Residential fires often start from one of a few sources, with cooking as the leading cause, according to the National Fire Protection Association. From 2015-19, cooking caused 49% of reported home fires and 20% of reported home fire deaths. Holidays like Thanksgiving, Christmas Day and Christmas Eve were peak days for home cooking fires in 2019.

Heating was the second leading cause of home fires, followed by electrical, smoking and candles. 

It may seem obvious, but the most important tool in residential fire safety is smoke detectors. Smoke detectors should be located outside each sleeping area and in each bedroom and homeowners should routinely test the alarms. The NFPA recommends testing home smoke alarms at least monthly. Roughly three out of five fire deaths occur in a home where there are no working smoke detectors, according to the NFPA.
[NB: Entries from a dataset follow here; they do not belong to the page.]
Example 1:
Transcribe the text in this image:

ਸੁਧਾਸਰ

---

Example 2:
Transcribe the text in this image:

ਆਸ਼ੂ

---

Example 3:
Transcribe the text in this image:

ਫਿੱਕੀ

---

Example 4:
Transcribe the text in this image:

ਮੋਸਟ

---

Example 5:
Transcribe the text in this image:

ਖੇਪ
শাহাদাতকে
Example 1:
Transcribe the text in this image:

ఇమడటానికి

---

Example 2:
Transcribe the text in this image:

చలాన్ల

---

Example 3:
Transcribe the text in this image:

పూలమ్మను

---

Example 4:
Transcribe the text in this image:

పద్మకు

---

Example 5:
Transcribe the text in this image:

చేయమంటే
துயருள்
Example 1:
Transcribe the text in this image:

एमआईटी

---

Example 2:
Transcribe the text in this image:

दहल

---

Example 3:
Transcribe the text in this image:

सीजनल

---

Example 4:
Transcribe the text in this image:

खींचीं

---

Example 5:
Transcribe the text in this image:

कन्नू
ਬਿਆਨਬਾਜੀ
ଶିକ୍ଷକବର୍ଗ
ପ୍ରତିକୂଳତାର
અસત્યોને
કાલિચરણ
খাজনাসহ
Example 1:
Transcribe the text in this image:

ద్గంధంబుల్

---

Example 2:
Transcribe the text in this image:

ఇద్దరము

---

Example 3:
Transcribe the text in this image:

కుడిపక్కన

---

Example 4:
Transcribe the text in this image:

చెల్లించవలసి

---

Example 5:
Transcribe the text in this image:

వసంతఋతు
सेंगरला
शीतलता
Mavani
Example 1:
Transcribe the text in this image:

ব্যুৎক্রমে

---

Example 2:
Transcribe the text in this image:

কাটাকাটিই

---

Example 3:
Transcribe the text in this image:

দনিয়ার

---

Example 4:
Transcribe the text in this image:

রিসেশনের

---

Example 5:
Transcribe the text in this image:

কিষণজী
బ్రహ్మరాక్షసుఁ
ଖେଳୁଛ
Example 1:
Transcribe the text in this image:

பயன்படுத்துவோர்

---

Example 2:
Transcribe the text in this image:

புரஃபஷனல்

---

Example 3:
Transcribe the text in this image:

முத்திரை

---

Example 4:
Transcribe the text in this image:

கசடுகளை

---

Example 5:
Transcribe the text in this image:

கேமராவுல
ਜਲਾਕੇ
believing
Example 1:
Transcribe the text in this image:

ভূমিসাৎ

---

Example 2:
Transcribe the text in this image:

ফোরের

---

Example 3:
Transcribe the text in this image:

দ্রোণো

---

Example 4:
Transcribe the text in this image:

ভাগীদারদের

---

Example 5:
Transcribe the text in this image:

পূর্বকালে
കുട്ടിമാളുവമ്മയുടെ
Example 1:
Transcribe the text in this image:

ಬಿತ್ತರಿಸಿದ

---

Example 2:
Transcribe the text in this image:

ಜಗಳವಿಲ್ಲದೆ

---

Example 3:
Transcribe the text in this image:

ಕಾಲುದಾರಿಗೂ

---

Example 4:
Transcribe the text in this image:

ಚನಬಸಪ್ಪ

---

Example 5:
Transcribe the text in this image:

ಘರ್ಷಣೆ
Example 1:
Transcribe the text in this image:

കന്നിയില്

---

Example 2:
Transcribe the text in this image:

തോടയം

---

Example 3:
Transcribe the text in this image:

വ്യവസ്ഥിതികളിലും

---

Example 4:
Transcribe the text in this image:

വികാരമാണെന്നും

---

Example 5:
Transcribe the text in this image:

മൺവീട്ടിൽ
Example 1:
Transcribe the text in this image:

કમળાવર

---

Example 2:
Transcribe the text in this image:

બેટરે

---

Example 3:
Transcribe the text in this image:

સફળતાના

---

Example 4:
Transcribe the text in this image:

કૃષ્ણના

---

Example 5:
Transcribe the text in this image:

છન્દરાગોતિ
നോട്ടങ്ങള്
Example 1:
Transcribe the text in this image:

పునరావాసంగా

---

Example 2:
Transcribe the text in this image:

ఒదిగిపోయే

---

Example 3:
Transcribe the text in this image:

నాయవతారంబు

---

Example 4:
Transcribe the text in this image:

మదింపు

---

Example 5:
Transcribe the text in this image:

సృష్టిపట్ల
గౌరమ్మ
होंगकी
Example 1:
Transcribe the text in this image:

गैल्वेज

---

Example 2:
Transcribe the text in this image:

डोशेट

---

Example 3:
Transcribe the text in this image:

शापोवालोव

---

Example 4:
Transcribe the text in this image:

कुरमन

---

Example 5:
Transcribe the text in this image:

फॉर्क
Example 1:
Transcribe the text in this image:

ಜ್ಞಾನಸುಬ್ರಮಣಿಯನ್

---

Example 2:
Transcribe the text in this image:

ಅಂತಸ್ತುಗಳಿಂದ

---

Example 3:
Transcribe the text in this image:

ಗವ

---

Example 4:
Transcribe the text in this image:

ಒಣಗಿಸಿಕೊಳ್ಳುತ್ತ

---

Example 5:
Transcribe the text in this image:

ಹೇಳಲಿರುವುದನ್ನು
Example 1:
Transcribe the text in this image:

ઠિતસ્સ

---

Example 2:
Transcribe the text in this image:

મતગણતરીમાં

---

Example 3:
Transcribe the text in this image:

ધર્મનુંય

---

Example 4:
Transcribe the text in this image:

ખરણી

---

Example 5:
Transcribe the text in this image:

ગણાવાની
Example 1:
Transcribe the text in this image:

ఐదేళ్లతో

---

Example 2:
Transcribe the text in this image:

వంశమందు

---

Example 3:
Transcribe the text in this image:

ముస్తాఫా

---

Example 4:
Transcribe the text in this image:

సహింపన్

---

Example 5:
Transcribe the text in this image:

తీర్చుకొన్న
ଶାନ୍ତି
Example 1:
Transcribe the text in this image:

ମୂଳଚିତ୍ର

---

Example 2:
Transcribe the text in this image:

Research published by the NFPA last month that analyzed multiple-death fires in the U.S. in 2020 noted the effectiveness of sprinklers to save lives in multiple properties, including homes. The paper notes that civilian death rate in home fires is 81% lower in homes with fire sprinklers than in homes without them. Fires are confined to the room of origin 97% of the time when home sprinklers are present. Fire sprinklers and hardwired smoke alarms combined drop the home death rate by 90%, according to the NFPA.

Of course, a home sprinkler system won’t be practical for most people. But for those building a new home or remodeling, it could be a life-saving investment.

According to the American Red Cross, when a fire starts, you could have less than two minutes to get to safety. That’s why we hear those recommendations to go over a fire escape plan and to practice a two-minute drill. The Red Cross says everyone in a household should know two ways to escape from each room. And always remember to never go back inside a burning home, even for pets.

The Red Cross responds each year to more than 60,000 disasters, the vast majority of which are home fires, according to its website. To help reduce those incidents, the organization started the Home Fire Campaign in 2014, a national movement “to help keep families safe from home fire.” The campaign has led to the installation of more than 2.2 millions smoke alarms and made an estimated 956,000 homes safer.

There are many resources available online at websites like the Red Cross and NFPA to better prepare a home for fire safety. They are lessons we often easily dismiss as the threat of a fire seems like the farthest thing to worry about in our everyday lives. But we saw the painful reminder two weeks ago when tragedy struck.

We should all take the time to make sure we’re prepared. Two minutes goes by awfully fast.